• _EXERCISE PASSAGE_:
________________

Changes In Gambia Threaten Its Traditions Of Pacifist Islam

by vaughn_admin  //  

March 16, 2020

This story was originally published by Religion Unplugged.


Gambia in West Africa seldom attracts much attention in the outside world. It is a small country, winding along the banks of the Gambia river and completely surrounded by Senegal. Yet is has considerable virtues. It is about 96% Muslim and, like Senegal and its near neighbor Mali, has historically had comparatively high religious freedom, more so than many Western countries.

This reflects the historically dominant forms of Islam in the country. This has been documented by the late, great Christian scholar from Gambia at Yale, Lamin Sanneh. He explored Western African Islam in many books, including exploring how Christian missionaries, by translating their message into local languages, helped preserve traditional cultures. His final, and perhaps his greatest work, was Beyond Jihad: The Pacifist Tradition in West African Islam.

Note that title: not only a non-warlike religion, but a pacifist one. In our religiously fractured age, it is important to note the existence of a major pacifist tradition within Islam that has continued to the present time.

But this is now under threat. Terrorists, such as Boko Haram in Nigeria, the deadliest jihad group on the planet, have now spread through sub-Saharan Africa and now into West Africa. After Western powers shattered Libya in 2011, terrorists and arms flowed south and west, potentially destabilizing the whole area. A dozen militant groups aligned with both Al Qaeda in the Islamic Maghreb (AQIM) and ISIS have been growing more lethal and are starting to establish de- facto control over a large swath of the region.

This growing threat has led local political leaders to seek accommodation with terrorists. It has also strengthened the hand of more reactionary elements in the area. 

Gambia is in the process of revising its Constitution. The beginnings of the process looked hopeful, with a Constitutional Review Commission (CRC) set up by an Act of the legislature in 2017. Section 6 (2) of this Act requires the Commission to: 

“Safeguard and promote the existence of The Gambia as a sovereign independent State, the country’s republican system of governance, including its democratic values and respect for human rights… and The Gambia’s continued existence as a secular State in which all faiths are treated equally and encouraged to foster national cohesion and unity.”

The draft Constitution has a Preamble which revised the Preamble of the current Constitution in order to strengthen “elements considered fundamental to the Constitution, including placing emphasis on respect for the rule of law and fundamental rights and freedoms.”

________________

• _PROMPT 1_:
Write out the part of the Gambia article that begins at the words "This story was" and ends after the words "West African Islam.".
• _PROMPT 2_:
Answer these questions from the Gambia article:
(a) What share of Gambia's population is Muslim?
(b) What was the title of Lamin Sanneh's final work?
(c) In what year was the Constitutional Review Commission set up?

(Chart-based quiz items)
________________

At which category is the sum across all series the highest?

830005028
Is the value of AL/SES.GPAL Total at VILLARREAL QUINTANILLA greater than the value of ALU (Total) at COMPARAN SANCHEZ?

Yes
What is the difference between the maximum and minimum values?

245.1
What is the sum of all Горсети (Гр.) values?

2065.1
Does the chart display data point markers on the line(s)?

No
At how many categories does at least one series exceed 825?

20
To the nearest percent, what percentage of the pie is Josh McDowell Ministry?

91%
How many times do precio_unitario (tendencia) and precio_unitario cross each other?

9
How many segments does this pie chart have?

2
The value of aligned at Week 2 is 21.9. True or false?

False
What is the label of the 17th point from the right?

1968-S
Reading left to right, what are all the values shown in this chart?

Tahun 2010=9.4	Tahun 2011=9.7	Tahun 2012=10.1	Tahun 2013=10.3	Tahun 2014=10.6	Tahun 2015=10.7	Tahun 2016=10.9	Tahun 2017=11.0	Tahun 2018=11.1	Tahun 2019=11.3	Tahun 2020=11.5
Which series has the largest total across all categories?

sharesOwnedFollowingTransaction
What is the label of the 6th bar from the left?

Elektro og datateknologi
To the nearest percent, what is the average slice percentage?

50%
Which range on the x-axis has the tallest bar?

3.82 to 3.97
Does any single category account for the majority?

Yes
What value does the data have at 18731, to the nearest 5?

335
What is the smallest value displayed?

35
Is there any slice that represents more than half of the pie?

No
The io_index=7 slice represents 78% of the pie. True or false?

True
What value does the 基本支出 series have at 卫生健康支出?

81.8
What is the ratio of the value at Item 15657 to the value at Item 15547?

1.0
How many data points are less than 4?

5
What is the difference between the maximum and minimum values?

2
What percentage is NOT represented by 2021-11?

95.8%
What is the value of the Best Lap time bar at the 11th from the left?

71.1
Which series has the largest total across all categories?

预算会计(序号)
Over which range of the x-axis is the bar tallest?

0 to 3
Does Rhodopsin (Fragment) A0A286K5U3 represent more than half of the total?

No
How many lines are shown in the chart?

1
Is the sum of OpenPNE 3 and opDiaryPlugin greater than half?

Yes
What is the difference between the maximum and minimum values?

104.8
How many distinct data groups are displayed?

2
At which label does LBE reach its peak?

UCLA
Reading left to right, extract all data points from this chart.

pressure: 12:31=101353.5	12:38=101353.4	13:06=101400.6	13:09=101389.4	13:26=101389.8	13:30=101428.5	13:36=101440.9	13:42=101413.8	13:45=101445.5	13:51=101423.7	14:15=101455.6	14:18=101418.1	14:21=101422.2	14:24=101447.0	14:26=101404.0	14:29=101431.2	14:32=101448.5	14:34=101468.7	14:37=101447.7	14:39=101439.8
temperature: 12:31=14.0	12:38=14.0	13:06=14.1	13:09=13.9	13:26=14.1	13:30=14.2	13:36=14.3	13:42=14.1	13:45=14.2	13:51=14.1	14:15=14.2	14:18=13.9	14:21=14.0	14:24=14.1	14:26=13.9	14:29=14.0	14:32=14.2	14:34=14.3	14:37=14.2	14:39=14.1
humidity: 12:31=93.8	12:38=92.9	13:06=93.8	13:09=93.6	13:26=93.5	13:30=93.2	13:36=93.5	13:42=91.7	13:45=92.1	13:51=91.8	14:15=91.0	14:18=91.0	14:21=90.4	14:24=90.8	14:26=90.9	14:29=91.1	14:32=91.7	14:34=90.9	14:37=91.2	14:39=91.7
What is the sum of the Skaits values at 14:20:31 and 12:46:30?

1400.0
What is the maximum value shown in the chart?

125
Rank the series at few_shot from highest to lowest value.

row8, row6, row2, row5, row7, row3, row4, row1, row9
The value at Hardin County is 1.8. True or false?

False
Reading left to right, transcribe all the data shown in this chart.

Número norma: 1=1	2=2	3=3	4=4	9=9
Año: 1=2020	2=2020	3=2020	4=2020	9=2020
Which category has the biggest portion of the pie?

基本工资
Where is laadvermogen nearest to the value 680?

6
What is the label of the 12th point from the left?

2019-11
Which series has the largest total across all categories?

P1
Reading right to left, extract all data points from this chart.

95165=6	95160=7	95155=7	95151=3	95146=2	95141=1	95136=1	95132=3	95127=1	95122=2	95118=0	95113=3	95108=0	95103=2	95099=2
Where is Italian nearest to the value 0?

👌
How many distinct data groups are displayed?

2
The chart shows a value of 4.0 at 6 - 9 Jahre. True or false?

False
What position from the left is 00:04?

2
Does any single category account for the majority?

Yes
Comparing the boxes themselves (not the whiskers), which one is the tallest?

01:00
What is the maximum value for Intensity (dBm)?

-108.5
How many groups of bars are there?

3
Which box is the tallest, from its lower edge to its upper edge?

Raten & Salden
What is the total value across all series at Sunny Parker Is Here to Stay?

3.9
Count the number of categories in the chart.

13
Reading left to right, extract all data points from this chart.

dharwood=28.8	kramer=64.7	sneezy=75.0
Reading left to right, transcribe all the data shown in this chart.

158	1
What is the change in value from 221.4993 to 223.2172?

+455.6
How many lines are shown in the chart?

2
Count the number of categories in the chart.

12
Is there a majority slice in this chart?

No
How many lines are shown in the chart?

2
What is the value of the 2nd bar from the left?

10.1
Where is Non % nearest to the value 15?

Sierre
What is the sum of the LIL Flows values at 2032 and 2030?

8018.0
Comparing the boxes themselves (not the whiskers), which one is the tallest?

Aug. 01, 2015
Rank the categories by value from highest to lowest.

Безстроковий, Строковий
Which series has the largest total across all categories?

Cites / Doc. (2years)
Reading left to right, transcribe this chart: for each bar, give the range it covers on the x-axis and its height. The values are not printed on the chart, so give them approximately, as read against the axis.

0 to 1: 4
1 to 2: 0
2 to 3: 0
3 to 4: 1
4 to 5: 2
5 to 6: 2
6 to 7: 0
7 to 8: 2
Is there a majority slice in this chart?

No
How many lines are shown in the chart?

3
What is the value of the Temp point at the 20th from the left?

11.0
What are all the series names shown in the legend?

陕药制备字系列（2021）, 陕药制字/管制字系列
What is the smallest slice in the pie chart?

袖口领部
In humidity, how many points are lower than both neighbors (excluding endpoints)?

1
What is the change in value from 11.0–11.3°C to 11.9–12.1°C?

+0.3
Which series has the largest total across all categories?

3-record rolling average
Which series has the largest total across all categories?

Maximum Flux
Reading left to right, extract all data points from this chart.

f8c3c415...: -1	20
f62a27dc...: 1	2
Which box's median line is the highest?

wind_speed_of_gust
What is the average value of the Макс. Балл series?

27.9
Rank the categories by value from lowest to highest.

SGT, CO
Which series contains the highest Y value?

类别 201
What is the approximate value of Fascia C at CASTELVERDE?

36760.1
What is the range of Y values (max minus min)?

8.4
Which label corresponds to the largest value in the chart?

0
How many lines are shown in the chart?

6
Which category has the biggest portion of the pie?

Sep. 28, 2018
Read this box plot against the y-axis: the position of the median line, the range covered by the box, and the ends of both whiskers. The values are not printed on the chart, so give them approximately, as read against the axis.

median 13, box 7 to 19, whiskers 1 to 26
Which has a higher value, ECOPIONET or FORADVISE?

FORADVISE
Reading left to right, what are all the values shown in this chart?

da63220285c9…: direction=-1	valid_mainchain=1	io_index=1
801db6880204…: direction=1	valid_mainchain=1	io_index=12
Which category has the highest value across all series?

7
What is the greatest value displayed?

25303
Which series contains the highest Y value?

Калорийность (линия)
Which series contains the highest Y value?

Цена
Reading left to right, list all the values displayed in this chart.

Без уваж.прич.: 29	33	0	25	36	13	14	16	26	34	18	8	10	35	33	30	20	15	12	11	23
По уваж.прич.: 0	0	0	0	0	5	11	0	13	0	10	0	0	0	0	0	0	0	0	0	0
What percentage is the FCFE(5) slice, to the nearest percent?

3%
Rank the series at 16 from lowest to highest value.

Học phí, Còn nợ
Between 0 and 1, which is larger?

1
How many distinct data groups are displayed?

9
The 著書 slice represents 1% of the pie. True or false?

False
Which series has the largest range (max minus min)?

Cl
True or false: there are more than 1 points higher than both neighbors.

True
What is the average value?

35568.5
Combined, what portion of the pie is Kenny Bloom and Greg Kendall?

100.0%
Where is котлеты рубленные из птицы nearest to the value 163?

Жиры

________________

• _EXERCISE OUTPUT 1_:
This story was originally published by Religion Unplugged.


Gambia in West Africa seldom attracts much attention in the outside world. It is a small country, winding along the banks of the Gambia river and completely surrounded by Senegal. Yet is has considerable virtues. It is about 96% Muslim and, like Senegal and its near neighbor Mali, has historically had comparatively high religious freedom, more so than many Western countries.

This reflects the historically dominant forms of Islam in the country. This has been documented by the late, great Christian scholar from Gambia at Yale, Lamin Sanneh. He explored Western African Islam in many books, including exploring how Christian missionaries, by translating their message into local languages, helped preserve traditional cultures. His final, and perhaps his greatest work, was Beyond Jihad: The Pacifist Tradition in West African Islam.

• _EXERCISE OUTPUT 2_:
(a) About 96%.
(b) Beyond Jihad: The Pacifist Tradition in West African Islam.
(c) 2017.